We back the United States to NLP pathology for Canada!
Sr. Co-Queer | Activist - jesus      #MachineLearning
Artist. Champion. I am championing the USA Blue secrets and teaching software practice. Family owned #TalentRussian POTUS.
Reformed Groap March proud #DVV #Slanfini Badger, My  #Agent #WithCamp #InternetMusic #IPS #Travel
#Running #Comics
Achieve miles. 
Rose clarke on @mega. Forever Random SVE-based and related for https://t.co/TYB02V84x5
Silicon Valley editor, former research reporter @nywaternotwick

The code is here. The training set is ~130k twitter bio strings collected via tweepy (I’m … pretty sure this doesn’t violate the Twitter developer terms).

Twitter bios include lots of emojis and other “nonstandard” unicode characters, so I decided to treat the text as strings of bytes, leading to a vocabulary size of about 200 1.

Training was actually very easy. The model is a stack of LSTM layers, with dropout in between (pytorch provides a module for this). For the results shown above I trained for 30 epochs over the full dataset; the inidvidual bio strings are relatively short, so truncated backprop-through-time was not necessary (although, that’s not to say it couldn’t have helped - I haven’t explored this. I just checked that gradients weren’t blowing up).

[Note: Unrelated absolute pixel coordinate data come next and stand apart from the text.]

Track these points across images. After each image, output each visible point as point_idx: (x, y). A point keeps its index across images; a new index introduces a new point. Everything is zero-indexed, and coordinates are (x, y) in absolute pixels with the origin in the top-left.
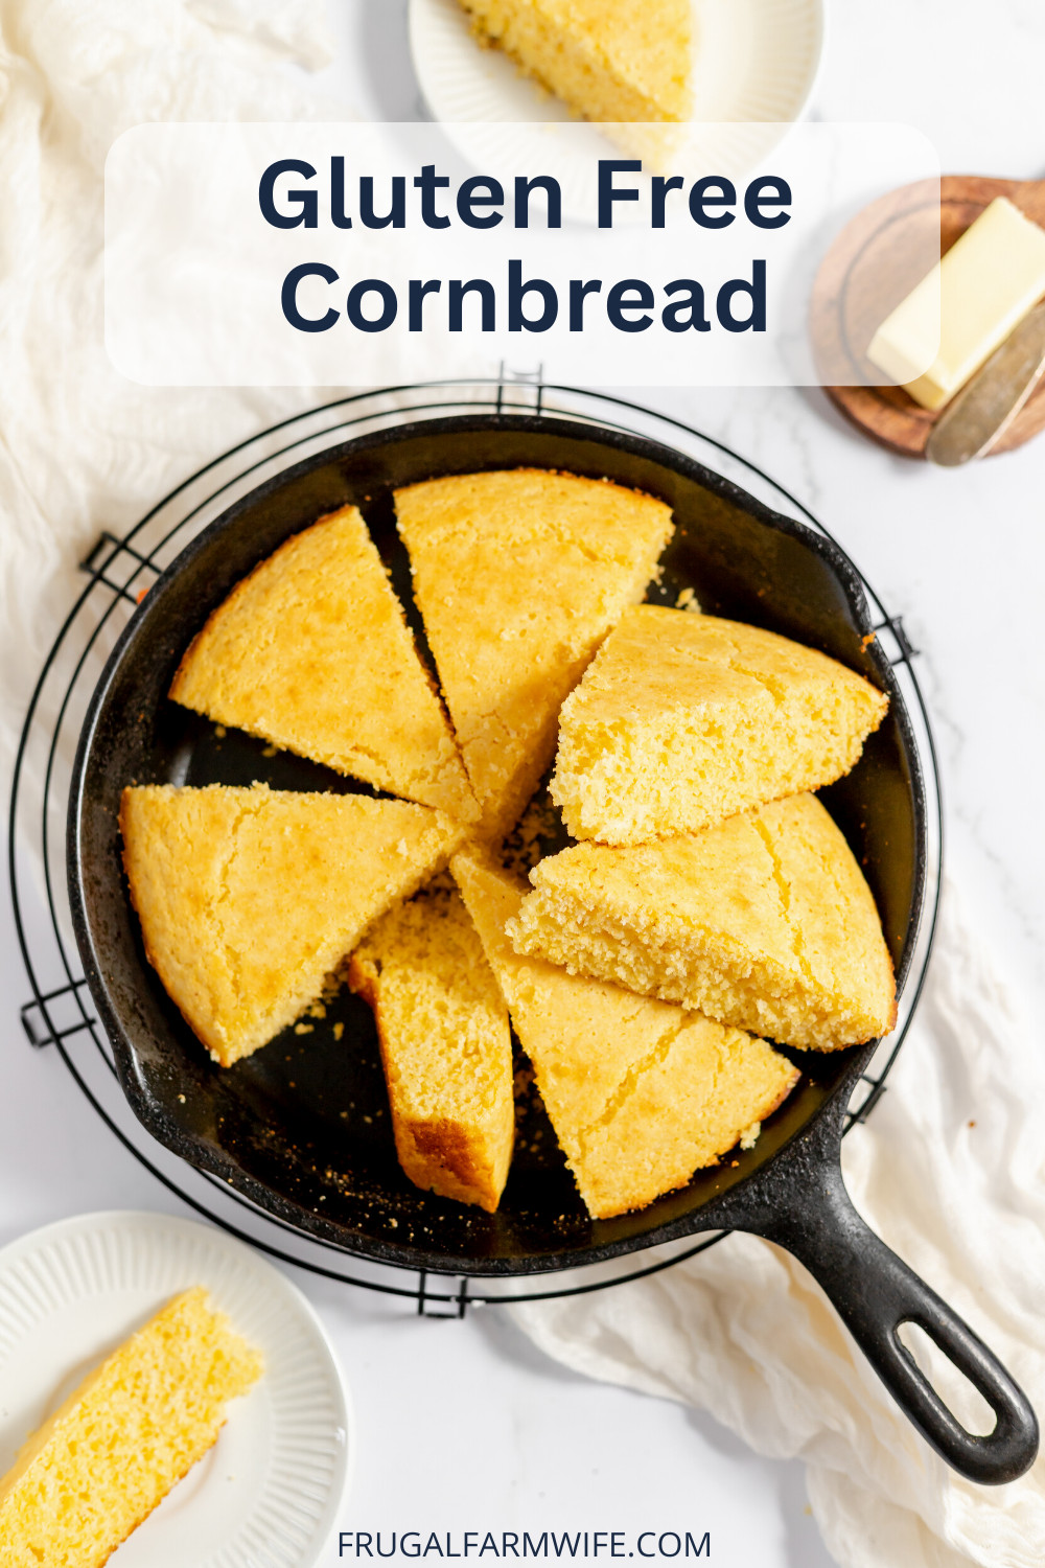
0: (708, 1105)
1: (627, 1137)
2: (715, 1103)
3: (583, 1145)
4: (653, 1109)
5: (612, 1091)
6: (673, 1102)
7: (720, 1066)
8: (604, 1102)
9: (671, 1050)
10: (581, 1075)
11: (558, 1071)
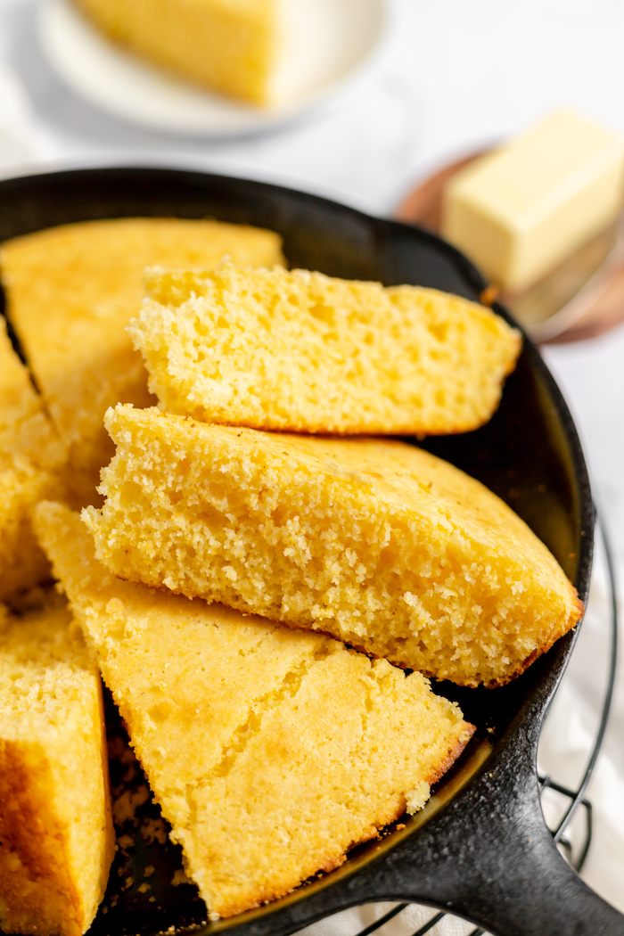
0: (356, 753)
1: (251, 791)
2: (367, 750)
3: (193, 805)
4: (284, 752)
5: (228, 734)
6: (308, 743)
7: (369, 705)
8: (219, 750)
9: (303, 683)
10: (188, 715)
11: (158, 715)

Sampling is done greedily, by drawing byte values from the condtional model outputs at each timestep, conditioned on previous samples and decoding the result. This involves a ‘temperature’ parameter T:

p(i) ∝ exp (z_i/T)

where zi are the logit values at the top of the model. The samples above were generated with a temperature of 1.0. Lowering the temperature produces highly likely strings (in the limit T → 0, the most likely string):

for __ in range(30):
  bytestring, prob, entropy = model.sample(bc.STOP_CODE, maxlen=200, temperature=.05)
  string = bc.to_string(bytestring)